Supplied records
--------------------

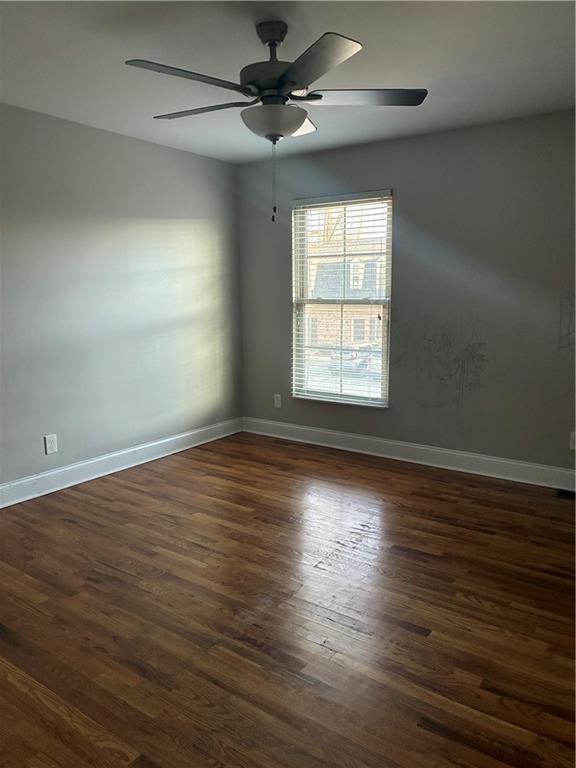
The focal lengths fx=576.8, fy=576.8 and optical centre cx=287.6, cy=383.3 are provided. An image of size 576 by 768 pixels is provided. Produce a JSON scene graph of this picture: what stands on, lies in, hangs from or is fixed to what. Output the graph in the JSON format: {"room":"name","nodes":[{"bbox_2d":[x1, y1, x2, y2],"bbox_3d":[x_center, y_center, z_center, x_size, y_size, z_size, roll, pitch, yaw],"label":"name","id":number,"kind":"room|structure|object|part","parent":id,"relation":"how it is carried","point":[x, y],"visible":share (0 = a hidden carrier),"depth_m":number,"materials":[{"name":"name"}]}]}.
{"room":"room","nodes":[
{"label":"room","id":0,"kind":"room"},
{"bbox_2d":[0,103,242,491],"bbox_3d":[-1.869,-0.440,3.501,0.158,2.463,5.007,6,12,34],"label":"left wall","id":1,"kind":"structure","parent":0,"point":[152,146],"depth_m":4.16,"materials":[{"name":"grey paint"}]},
{"bbox_2d":[44,434,57,454],"bbox_3d":[-1.595,0.406,3.882,0.008,0.126,0.079,6,12,34],"label":"wall socket","id":2,"kind":"object","parent":1,"relation":"attached to","point":[51,444],"visible":0.98,"depth_m":3.88,"materials":[{"name":"white plastic"}]},
{"bbox_2d":[0,417,241,507],"bbox_3d":[-1.715,0.693,3.736,0.017,0.135,4.498,6,12,34],"label":"baseboard","id":3,"kind":"structure","parent":1,"relation":"attached to","point":[187,434],"depth_m":4.27,"materials":[{"name":"white paint"}]},
{"bbox_2d":[0,431,575,767],"bbox_3d":[-0.128,1.032,2.412,4.426,0.107,5.070,6,12,34],"label":"floor","id":4,"kind":"structure","parent":0,"point":[179,547],"depth_m":2.41,"materials":[{"name":"brown wood"}]},
{"bbox_2d":[555,488,575,498],"bbox_3d":[1.920,0.736,3.759,0.318,0.007,0.126,6,12,34],"label":"floor vent","id":5,"kind":"object","parent":4,"relation":"in","point":[562,494],"visible":0.86,"depth_m":3.81,"materials":[{"name":"black metal"}]},
{"bbox_2d":[0,0,575,163],"bbox_3d":[-0.144,-1.513,2.112,4.291,0.117,4.858,6,12,34],"label":"ceiling","id":6,"kind":"structure","parent":0,"point":[426,78],"depth_m":2.82,"materials":[{"name":"white paint"}]},
{"bbox_2d":[123,21,427,224],"bbox_3d":[-0.058,-1.121,2.543,1.263,0.823,1.258,6,12,34],"label":"ceiling fan","id":7,"kind":"object","parent":6,"relation":"hanging from","point":[287,73],"visible":0.99,"depth_m":2.43,"materials":[{"name":"metal"}]},
{"bbox_3d":[-0.383,-1.171,2.229,0.284,0.039,0.495,6,12,34],"label":"blade","id":8,"kind":"part","parent":7,"relation":"part of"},
{"bbox_3d":[-0.401,-1.243,2.632,0.514,0.037,0.267,6,12,34],"label":"blade","id":9,"kind":"part","parent":7,"relation":"part of","materials":[{"name":"wood"}]},
{"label":"motor housing","id":10,"kind":"part","parent":7,"relation":"part of","materials":[{"name":"grey metal"}]},
{"bbox_3d":[-0.064,-1.462,2.472,0.155,0.115,0.148,6,12,34],"label":"canopy","id":11,"kind":"part","parent":7,"relation":"part of","materials":[{"name":"metal"}]},
{"bbox_3d":[0.010,-1.279,2.841,0.291,0.050,0.392,6,12,34],"label":"blade","id":12,"kind":"part","parent":7,"relation":"part of","materials":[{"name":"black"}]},
{"bbox_3d":[0.078,-1.151,2.113,0.439,0.040,0.382,6,12,34],"label":"blade","id":13,"kind":"part","parent":7,"relation":"part of","materials":[{"name":"grey"}]},
{"bbox_3d":[0.309,-1.228,2.478,0.446,0.038,0.359,6,12,34],"label":"blade","id":14,"kind":"part","parent":7,"relation":"part of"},
{"bbox_2d":[236,110,575,472],"bbox_3d":[1.240,-0.585,4.283,4.170,2.454,0.159,6,12,34],"label":"back wall","id":15,"kind":"structure","parent":0,"point":[409,205],"depth_m":4.18,"materials":[{"name":"grey paint"}]},
{"bbox_2d":[273,393,281,407],"bbox_3d":[-0.096,0.156,5.274,0.074,0.123,0.008,6,12,34],"label":"wall socket","id":16,"kind":"object","parent":15,"relation":"attached to","point":[276,400],"visible":0.99,"depth_m":5.27,"materials":[{"name":"white plastic"}]},
{"bbox_2d":[291,190,392,408],"bbox_3d":[0.451,-0.686,4.881,0.936,1.730,0.107,6,12,34],"label":"window","id":17,"kind":"structure","parent":15,"relation":"in","point":[383,355],"depth_m":4.90,"materials":[{"name":"white"}]},
{"bbox_2d":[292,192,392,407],"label":"window blinds","id":18,"kind":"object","parent":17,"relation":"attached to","point":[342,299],"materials":[{"name":"white plastic"}]},
{"bbox_2d":[241,417,575,491],"bbox_3d":[1.137,0.561,4.428,3.851,0.137,0.017,6,12,34],"label":"baseboard","id":19,"kind":"structure","parent":15,"relation":"attached to","point":[341,434],"depth_m":4.47,"materials":[{"name":"white paint"}]},
{"bbox_2d":[569,431,575,449],"bbox_3d":[1.917,0.383,3.830,0.077,0.121,0.009,6,12,34],"label":"wall socket","id":20,"kind":"object","parent":15,"relation":"attached to","point":[572,438],"visible":0.99,"depth_m":3.84,"materials":[{"name":"white plastic"}]},
{"label":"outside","id":21,"kind":"structure","parent":0,"visible":0},
{"bbox_2d":[307,250,385,349],"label":"house","id":22,"kind":"structure","parent":21,"point":[358,263],"materials":[{"name":"brick"}]},
{"label":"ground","id":23,"kind":"structure","parent":21,"visible":0},
{"bbox_2d":[329,342,379,373],"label":"car","id":24,"kind":"object","parent":23,"relation":"on","point":[358,362],"visible":0.42,"materials":[{"name":"metal"}]}
]}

--------------------

Copy every line of the data word for word, omitting the images.

The focal lengths fx=576.8, fy=576.8 and optical centre cx=287.6, cy=383.3 are provided. An image of size 576 by 768 pixels is provided. Produce a JSON scene graph of this picture: what stands on, lies in, hangs from or is fixed to what. Output the graph in the JSON format: {"room":"name","nodes":[{"bbox_2d":[x1, y1, x2, y2],"bbox_3d":[x_center, y_center, z_center, x_size, y_size, z_size, roll, pitch, yaw],"label":"name","id":number,"kind":"room|structure|object|part","parent":id,"relation":"how it is carried","point":[x, y],"visible":share (0 = a hidden carrier),"depth_m":number,"materials":[{"name":"name"}]}]}.
{"room":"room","nodes":[
{"label":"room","id":0,"kind":"room"},
{"bbox_2d":[0,103,242,491],"bbox_3d":[-1.869,-0.440,3.501,0.158,2.463,5.007,6,12,34],"label":"left wall","id":1,"kind":"structure","parent":0,"point":[152,146],"depth_m":4.16,"materials":[{"name":"grey paint"}]},
{"bbox_2d":[44,434,57,454],"bbox_3d":[-1.595,0.406,3.882,0.008,0.126,0.079,6,12,34],"label":"wall socket","id":2,"kind":"object","parent":1,"relation":"attached to","point":[51,444],"visible":0.98,"depth_m":3.88,"materials":[{"name":"white plastic"}]},
{"bbox_2d":[0,417,241,507],"bbox_3d":[-1.715,0.693,3.736,0.017,0.135,4.498,6,12,34],"label":"baseboard","id":3,"kind":"structure","parent":1,"relation":"attached to","point":[187,434],"depth_m":4.27,"materials":[{"name":"white paint"}]},
{"bbox_2d":[0,431,575,767],"bbox_3d":[-0.128,1.032,2.412,4.426,0.107,5.070,6,12,34],"label":"floor","id":4,"kind":"structure","parent":0,"point":[179,547],"depth_m":2.41,"materials":[{"name":"brown wood"}]},
{"bbox_2d":[555,488,575,498],"bbox_3d":[1.920,0.736,3.759,0.318,0.007,0.126,6,12,34],"label":"floor vent","id":5,"kind":"object","parent":4,"relation":"in","point":[562,494],"visible":0.86,"depth_m":3.81,"materials":[{"name":"black metal"}]},
{"bbox_2d":[0,0,575,163],"bbox_3d":[-0.144,-1.513,2.112,4.291,0.117,4.858,6,12,34],"label":"ceiling","id":6,"kind":"structure","parent":0,"point":[426,78],"depth_m":2.82,"materials":[{"name":"white paint"}]},
{"bbox_2d":[123,21,427,224],"bbox_3d":[-0.058,-1.121,2.543,1.263,0.823,1.258,6,12,34],"label":"ceiling fan","id":7,"kind":"object","parent":6,"relation":"hanging from","point":[287,73],"visible":0.99,"depth_m":2.43,"materials":[{"name":"metal"}]},
{"bbox_3d":[-0.383,-1.171,2.229,0.284,0.039,0.495,6,12,34],"label":"blade","id":8,"kind":"part","parent":7,"relation":"part of"},
{"bbox_3d":[-0.401,-1.243,2.632,0.514,0.037,0.267,6,12,34],"label":"blade","id":9,"kind":"part","parent":7,"relation":"part of","materials":[{"name":"wood"}]},
{"label":"motor housing","id":10,"kind":"part","parent":7,"relation":"part of","materials":[{"name":"grey metal"}]},
{"bbox_3d":[-0.064,-1.462,2.472,0.155,0.115,0.148,6,12,34],"label":"canopy","id":11,"kind":"part","parent":7,"relation":"part of","materials":[{"name":"metal"}]},
{"bbox_3d":[0.010,-1.279,2.841,0.291,0.050,0.392,6,12,34],"label":"blade","id":12,"kind":"part","parent":7,"relation":"part of","materials":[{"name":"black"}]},
{"bbox_3d":[0.078,-1.151,2.113,0.439,0.040,0.382,6,12,34],"label":"blade","id":13,"kind":"part","parent":7,"relation":"part of","materials":[{"name":"grey"}]},
{"bbox_3d":[0.309,-1.228,2.478,0.446,0.038,0.359,6,12,34],"label":"blade","id":14,"kind":"part","parent":7,"relation":"part of"},
{"bbox_2d":[236,110,575,472],"bbox_3d":[1.240,-0.585,4.283,4.170,2.454,0.159,6,12,34],"label":"back wall","id":15,"kind":"structure","parent":0,"point":[409,205],"depth_m":4.18,"materials":[{"name":"grey paint"}]},
{"bbox_2d":[273,393,281,407],"bbox_3d":[-0.096,0.156,5.274,0.074,0.123,0.008,6,12,34],"label":"wall socket","id":16,"kind":"object","parent":15,"relation":"attached to","point":[276,400],"visible":0.99,"depth_m":5.27,"materials":[{"name":"white plastic"}]},
{"bbox_2d":[291,190,392,408],"bbox_3d":[0.451,-0.686,4.881,0.936,1.730,0.107,6,12,34],"label":"window","id":17,"kind":"structure","parent":15,"relation":"in","point":[383,355],"depth_m":4.90,"materials":[{"name":"white"}]},
{"bbox_2d":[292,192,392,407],"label":"window blinds","id":18,"kind":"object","parent":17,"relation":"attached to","point":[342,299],"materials":[{"name":"white plastic"}]},
{"bbox_2d":[241,417,575,491],"bbox_3d":[1.137,0.561,4.428,3.851,0.137,0.017,6,12,34],"label":"baseboard","id":19,"kind":"structure","parent":15,"relation":"attached to","point":[341,434],"depth_m":4.47,"materials":[{"name":"white paint"}]},
{"bbox_2d":[569,431,575,449],"bbox_3d":[1.917,0.383,3.830,0.077,0.121,0.009,6,12,34],"label":"wall socket","id":20,"kind":"object","parent":15,"relation":"attached to","point":[572,438],"visible":0.99,"depth_m":3.84,"materials":[{"name":"white plastic"}]},
{"label":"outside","id":21,"kind":"structure","parent":0,"visible":0},
{"bbox_2d":[307,250,385,349],"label":"house","id":22,"kind":"structure","parent":21,"point":[358,263],"materials":[{"name":"brick"}]},
{"label":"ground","id":23,"kind":"structure","parent":21,"visible":0},
{"bbox_2d":[329,342,379,373],"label":"car","id":24,"kind":"object","parent":23,"relation":"on","point":[358,362],"visible":0.42,"materials":[{"name":"metal"}]}
]}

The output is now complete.